AMPK is required for recovery from metabolic stress induced by ultrasound microbubble treatment
Louis Lo,
Oro Uchenunu,
Roberto J. Botelho,
Costin N. Antonescu,
Raffi Karshafian
Affiliations
Louis Lo
Department of Chemistry and Biology, Toronto Metropolitan University, Toronto, ON M5B 2K3, Canada; Graduate Program in Molecular Science, Toronto Metropolitan University, Toronto, ON M5B 2K3, Canada
Oro Uchenunu
Faculty of Medicine and Health Sciences, Division of Experimental Medicine, McGill University, Montreal, QC H3A 0G4, Canada; Department of Physics, Toronto Metropolitan University, Toronto, ON M5B 2K3, Canada
Roberto J. Botelho
Department of Chemistry and Biology, Toronto Metropolitan University, Toronto, ON M5B 2K3, Canada; Graduate Program in Molecular Science, Toronto Metropolitan University, Toronto, ON M5B 2K3, Canada; Corresponding author
Costin N. Antonescu
Department of Chemistry and Biology, Toronto Metropolitan University, Toronto, ON M5B 2K3, Canada; Graduate Program in Molecular Science, Toronto Metropolitan University, Toronto, ON M5B 2K3, Canada; Corresponding author
Raffi Karshafian
Department of Physics, Toronto Metropolitan University, Toronto, ON M5B 2K3, Canada; Institute for Biomedical Engineering, Science and Technology (iBEST), a partnership between Ryerson University and St. Michael’s Hospital, Toronto, ON M5B 1W8, Canada; Keenan Research Centre for Biomedical Science of St. Michael’s Hospital, Toronto, ON M5B 1W8, Canada; Corresponding author
Summary: Ultrasound-stimulated microbubble (USMB) treatment is a promising strategy for cancer therapy.
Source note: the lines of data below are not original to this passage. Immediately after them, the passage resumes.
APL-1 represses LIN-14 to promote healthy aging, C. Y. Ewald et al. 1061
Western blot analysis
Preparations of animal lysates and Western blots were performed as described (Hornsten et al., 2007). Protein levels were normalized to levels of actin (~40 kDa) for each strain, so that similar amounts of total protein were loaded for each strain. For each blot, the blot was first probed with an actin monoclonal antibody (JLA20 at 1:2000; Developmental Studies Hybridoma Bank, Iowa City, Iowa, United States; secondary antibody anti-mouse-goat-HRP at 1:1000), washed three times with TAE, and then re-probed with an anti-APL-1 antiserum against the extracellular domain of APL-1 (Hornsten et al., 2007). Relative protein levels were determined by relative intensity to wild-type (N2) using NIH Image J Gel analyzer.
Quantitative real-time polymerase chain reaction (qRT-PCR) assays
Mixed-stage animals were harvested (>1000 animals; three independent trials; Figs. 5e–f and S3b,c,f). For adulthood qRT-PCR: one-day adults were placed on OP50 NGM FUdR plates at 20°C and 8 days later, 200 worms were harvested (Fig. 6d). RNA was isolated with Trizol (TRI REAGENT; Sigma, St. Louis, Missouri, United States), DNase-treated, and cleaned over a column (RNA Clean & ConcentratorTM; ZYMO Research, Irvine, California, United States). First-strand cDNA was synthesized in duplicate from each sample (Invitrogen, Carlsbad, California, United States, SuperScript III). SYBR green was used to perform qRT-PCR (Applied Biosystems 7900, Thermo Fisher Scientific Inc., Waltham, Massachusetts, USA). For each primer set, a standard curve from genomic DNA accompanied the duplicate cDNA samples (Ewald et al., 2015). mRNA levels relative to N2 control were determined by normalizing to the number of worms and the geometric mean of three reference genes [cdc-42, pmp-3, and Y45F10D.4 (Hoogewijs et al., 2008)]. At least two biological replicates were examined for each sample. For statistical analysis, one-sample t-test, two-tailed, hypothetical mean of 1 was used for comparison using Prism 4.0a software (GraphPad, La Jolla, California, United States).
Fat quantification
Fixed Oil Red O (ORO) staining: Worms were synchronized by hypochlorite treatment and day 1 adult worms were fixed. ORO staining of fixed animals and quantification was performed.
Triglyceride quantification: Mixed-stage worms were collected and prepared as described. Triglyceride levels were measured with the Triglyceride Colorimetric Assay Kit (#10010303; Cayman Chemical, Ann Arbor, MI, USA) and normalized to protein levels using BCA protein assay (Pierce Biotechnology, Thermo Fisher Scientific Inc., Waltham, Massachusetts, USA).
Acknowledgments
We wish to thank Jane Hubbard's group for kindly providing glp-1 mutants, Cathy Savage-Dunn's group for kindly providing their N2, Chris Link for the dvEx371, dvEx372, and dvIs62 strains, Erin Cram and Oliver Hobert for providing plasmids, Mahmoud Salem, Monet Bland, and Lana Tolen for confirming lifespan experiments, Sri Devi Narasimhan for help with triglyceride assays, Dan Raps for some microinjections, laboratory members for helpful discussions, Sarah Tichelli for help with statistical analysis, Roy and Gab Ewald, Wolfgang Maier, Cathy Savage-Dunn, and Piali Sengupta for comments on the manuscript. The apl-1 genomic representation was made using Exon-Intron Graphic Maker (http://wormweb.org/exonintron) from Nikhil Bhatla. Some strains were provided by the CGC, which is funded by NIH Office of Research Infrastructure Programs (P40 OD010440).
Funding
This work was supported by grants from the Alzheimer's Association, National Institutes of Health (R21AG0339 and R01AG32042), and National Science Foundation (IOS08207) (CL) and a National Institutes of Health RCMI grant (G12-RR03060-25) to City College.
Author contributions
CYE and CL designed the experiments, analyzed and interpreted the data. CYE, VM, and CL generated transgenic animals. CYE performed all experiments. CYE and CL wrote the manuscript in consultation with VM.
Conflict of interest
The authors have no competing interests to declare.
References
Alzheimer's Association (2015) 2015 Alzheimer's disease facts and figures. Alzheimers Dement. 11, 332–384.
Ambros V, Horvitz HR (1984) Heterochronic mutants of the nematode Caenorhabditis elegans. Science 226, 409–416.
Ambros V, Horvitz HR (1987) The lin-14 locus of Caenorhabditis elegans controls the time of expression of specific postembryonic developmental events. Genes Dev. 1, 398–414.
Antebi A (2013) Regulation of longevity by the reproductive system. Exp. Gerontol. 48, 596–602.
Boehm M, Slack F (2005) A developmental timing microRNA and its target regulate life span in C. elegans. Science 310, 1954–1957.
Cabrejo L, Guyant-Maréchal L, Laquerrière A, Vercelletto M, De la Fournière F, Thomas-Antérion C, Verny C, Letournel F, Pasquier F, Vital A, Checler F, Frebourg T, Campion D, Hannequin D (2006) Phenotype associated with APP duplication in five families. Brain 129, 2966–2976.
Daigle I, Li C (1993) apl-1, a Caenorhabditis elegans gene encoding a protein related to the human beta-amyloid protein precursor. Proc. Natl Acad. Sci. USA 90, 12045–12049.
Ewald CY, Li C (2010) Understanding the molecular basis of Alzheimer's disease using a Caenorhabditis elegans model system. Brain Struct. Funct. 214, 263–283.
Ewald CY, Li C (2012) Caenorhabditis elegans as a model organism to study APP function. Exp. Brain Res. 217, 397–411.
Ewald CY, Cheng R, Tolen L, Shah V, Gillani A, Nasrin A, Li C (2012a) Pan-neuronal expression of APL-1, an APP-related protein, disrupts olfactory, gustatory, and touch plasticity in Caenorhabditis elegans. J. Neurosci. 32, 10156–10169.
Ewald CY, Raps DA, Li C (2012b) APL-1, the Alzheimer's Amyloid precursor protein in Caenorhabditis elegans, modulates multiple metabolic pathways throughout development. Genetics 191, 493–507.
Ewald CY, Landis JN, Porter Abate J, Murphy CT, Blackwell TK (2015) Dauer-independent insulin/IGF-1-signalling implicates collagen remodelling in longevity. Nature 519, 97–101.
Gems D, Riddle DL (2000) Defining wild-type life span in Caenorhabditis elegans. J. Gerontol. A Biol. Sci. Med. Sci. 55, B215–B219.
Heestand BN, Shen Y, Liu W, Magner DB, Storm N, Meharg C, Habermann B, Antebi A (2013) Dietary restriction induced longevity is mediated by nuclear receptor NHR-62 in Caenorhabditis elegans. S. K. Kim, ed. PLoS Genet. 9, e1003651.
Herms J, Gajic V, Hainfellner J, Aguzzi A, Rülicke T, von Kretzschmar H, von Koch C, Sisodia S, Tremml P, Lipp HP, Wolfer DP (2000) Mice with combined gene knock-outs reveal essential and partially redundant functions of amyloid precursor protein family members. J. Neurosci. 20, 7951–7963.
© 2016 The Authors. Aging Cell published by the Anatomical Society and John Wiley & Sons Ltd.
USMB promotes drug delivery by sonoporation and enhanced endocytosis, and also impairs cell viability. However, USMB elicits heterogeneous effects on cell viability, with apparently minimal effects on a subset of cells. This suggests that mechanisms of adaptation following USMB allow some cells to survive and/or proliferate. Herein, we used several triple negative breast cancer cells to identify the molecular mechanisms of adaptation to USMB-induced stress. We found that USMB alters steady-state levels of amino acids, glycolytic intermediates, and citric acid cycle intermediates, suggesting that USMB imposes metabolic stress on cells. USMB treatment acutely reduces ATP levels and stimulates the phosphorylation and activation of AMP-activated protein kinase (AMPK). AMPK is required to restore ATP levels and support cell proliferation post-USMB treatment. These results suggest that AMPK and metabolic perturbations are likely determinants of the antineoplastic efficacy of USMB treatment.